On the flip side, what do you love the most?
Two different things: one is the initial concept work—designing patterns, coming up with color palettes, dyeing, sampling, working that all through.
On the other side of it, I love when everything comes together on the days that I do photo shoots. At that point, we’ve printed the fabrics, sewn everything, stuffed the pillows. It’s a chance for me to see the work come to life. We often shoot in real apartments, which is something I find really inspiring. You really get to think about how someone might be living with your product.
What advice would you give someone hoping to become a textile designer?
I get a lot of questions from people right out of school who want to know how I did it—and there’s no real secret. It’s a lot of hard work, but I think that one of the major reasons I’ve been able to do what I do is that I worked other places first. If I hadn’t had those experiences, the number of mistakes I would have made on my own would have put me out of business. You’re going to make mistakes no matter what, but the fact that I’d worked other places enabled me to do things like pick up freelance work when I needed to. I also had a network of people I could go to with questions, who have become valuable advisors along the way.
You mention on your website that your work is very much inspired by your background and by your life in Brooklyn. What else inspires you, and what keeps you going creatively?
Really, it’s just life. When I’m designing products for the home, I think, what would I want to use? Also, I’m from Cape Cod, and there are many things about growing up there that have shaped my aesthetic: the color palette, items that I found on the beach. On the other hand, sometimes I just get in the studio and start playing around with ideas—having that practice of making time to just create is really important. If I didn’t have that, I don’t know how I’d do what I do.

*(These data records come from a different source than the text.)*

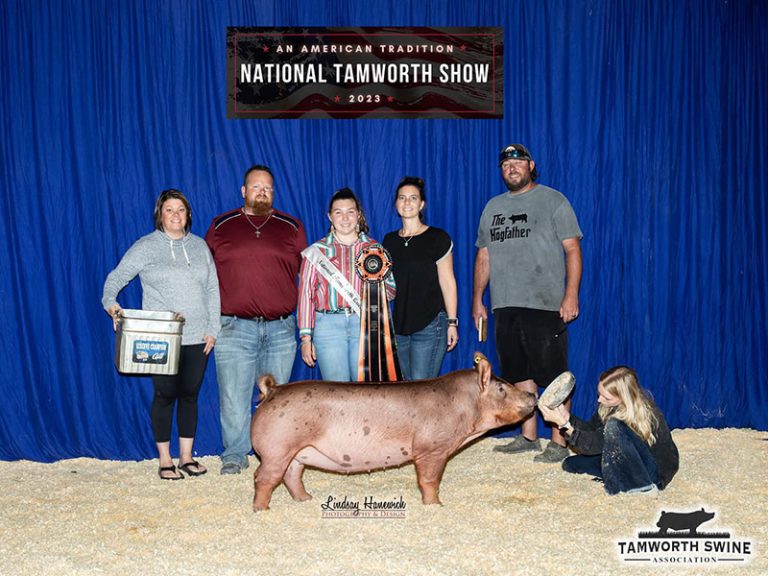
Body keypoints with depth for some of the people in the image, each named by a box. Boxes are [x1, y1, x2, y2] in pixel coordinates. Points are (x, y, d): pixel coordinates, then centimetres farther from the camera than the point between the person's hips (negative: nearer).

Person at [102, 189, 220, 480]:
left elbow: (212, 290, 11)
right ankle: (165, 461, 13)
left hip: (197, 338, 3)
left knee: (190, 395, 8)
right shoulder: (146, 247, 1)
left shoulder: (199, 246, 11)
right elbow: (117, 277, 0)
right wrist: (110, 302, -20)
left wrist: (212, 329, 3)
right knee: (165, 395, 1)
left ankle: (186, 457, 20)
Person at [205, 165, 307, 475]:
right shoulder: (220, 227, 8)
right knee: (234, 396, 0)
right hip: (234, 328, -1)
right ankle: (234, 455, 13)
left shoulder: (292, 228, 10)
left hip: (281, 329, 1)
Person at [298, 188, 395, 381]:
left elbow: (391, 293, 14)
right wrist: (306, 338, -1)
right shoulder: (317, 251, 7)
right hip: (329, 325, -1)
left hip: (366, 323, 1)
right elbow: (306, 294, 4)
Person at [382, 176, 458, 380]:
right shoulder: (389, 241, 12)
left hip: (429, 325, -5)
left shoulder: (437, 238, -1)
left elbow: (447, 282, -2)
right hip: (398, 325, 5)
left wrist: (452, 322, -6)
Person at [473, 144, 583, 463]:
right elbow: (483, 256, 20)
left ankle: (559, 442, 4)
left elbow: (572, 249, -3)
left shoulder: (552, 200, 3)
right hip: (505, 306, 5)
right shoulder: (493, 206, 18)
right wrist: (477, 299, 14)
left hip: (546, 305, -5)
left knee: (554, 376, -3)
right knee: (520, 375, 10)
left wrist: (571, 295, -13)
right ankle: (528, 436, 20)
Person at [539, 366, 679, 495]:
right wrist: (567, 417, -20)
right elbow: (592, 429, -3)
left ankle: (642, 486, -18)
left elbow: (596, 444, -31)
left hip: (656, 471, -8)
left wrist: (565, 424, -36)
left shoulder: (641, 414, -32)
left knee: (613, 426, -34)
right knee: (570, 464, 0)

Lastly, what are you working on now that you’re particularly excited about?
Right now, I’m working on Spring 2015. I’m also doing a candle collaboration that I’m really excited about, with a local candle maker, Riles and Co.. They do hand-poured, soy-based candles made with essential oils. We came up with a scent together—it’s cedar wood and lavender—and each one will come in a brown amber apothecary jar with a bag that I’m dyeing. I love doing projects like that on the side—collaborating with other designers, artists, and makers. It’s always inspiring.
Thanks so much, Rebecca! I love your father’s advice: “you’re going to have to work hard no matter what you do, so you may as well love it.” That’s such a generous perspective, and it’s actually valuable to remember that about everyone (and every job). We’re all working hard.